Science  /  Origin Story

The QWERTY Keyboard Will Never Die. Where Did the 150-Year-Old Design Come From?

The invention’s true origin story has long been the subject of debate.

Why has the QWERTY layout endured for so many years? It turns out that lots of myths and misinformation surround its origins, but most theories seem to agree that it was developed along with, and inextricably linked to, early typewriters.

In the 1860s, a politician, printer, newspaper man and amateur inventor in Milwaukee by the name of Christopher Latham Sholes spent his free time developing various machines to make his businesses more efficient. One such invention was an early typewriter, which he and several of his colleagues patented in 1868. Their keyboard resembled a piano and was built with an alphabetical arrangement of about two dozen keys. The team surely assumed it would be the most efficient arrangement. After all, anyone who used the keyboard would know immediately where to find each letter. Hunting would be reduced; pecking would be increased. Why change things? This is where the origin of QWERTY gets a little foggy.

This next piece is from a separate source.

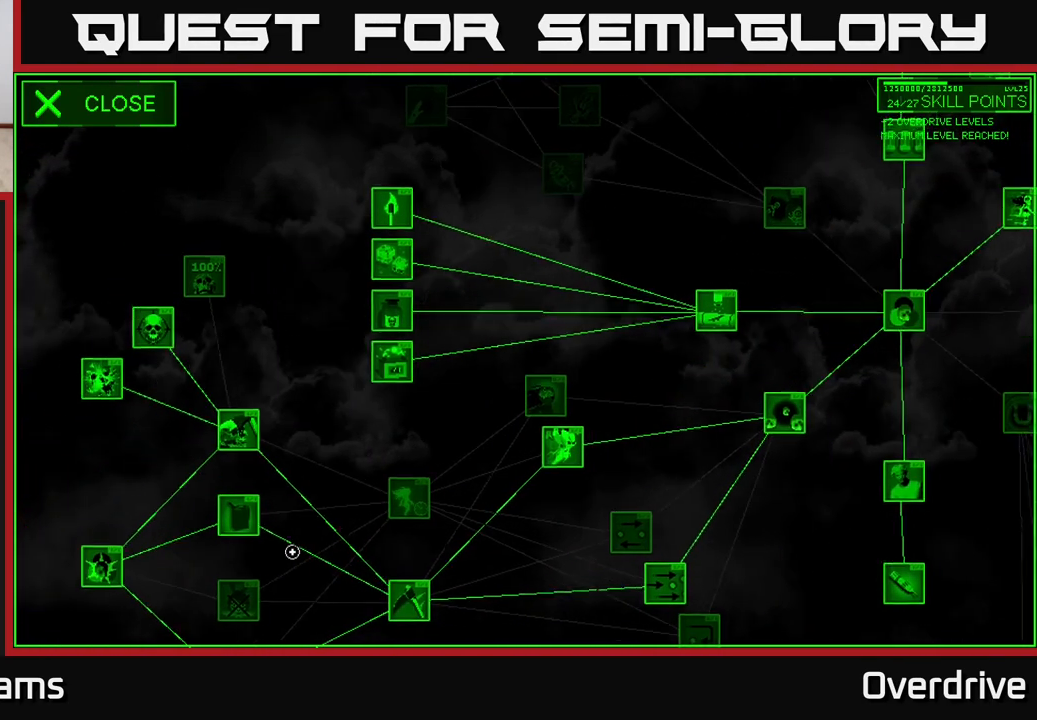
{"buttons": [], "left_stick": "up", "right_stick": "center", "events": [[250, "left_stick", "center"], [417, "left_stick", "up"], [500, "right_stick", "center"]]}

One popular theory states that Sholes had to redesign the keyboard in response to the mechanical failings of early typewriters, which were slightly different from the models most often seen in thrift stores and flea markets. The type bars connecting the keys and letter plates hung beneath the paper. If a user quickly typed a succession of letters whose type bars were near each other, the delicate machinery would jam. As the story goes, Sholes redesigned the arrangement to separate the most common sequences of letters, like “th” or “he.”

In theory, then, the QWERTY system should maximize the separation of many common letter pairings. However, the “e” and “r” keys are right next to each other, even though “er” is the fourth most common letter pairing in the English language. One of Sholes’ early prototypes addressed this problem—the “r” key is swapped with the period key—though that design appears to have been scrapped. If it had been put into production, this article would have been about the QWE.TY keyboard.

In the early 1870s, Sholes and his cohorts entered into a manufacturing agreement with the gun manufacturer Remington, a well-equipped company familiar with producing precision machinery and, in the wake of the Civil War, perhaps looking to turn its swords into plowshares. The company started selling a typewriter for $125 (more than $3,000 today) in 1874. It had more than 40 keys and a decidedly counterintuitive arrangement of letters that supposedly helped ensure the expensive machines wouldn’t break down. Form followed function, and the keyboard trained the typist. A few years later, Remington introduced an updated model that could produce both upper- and lowercase letters.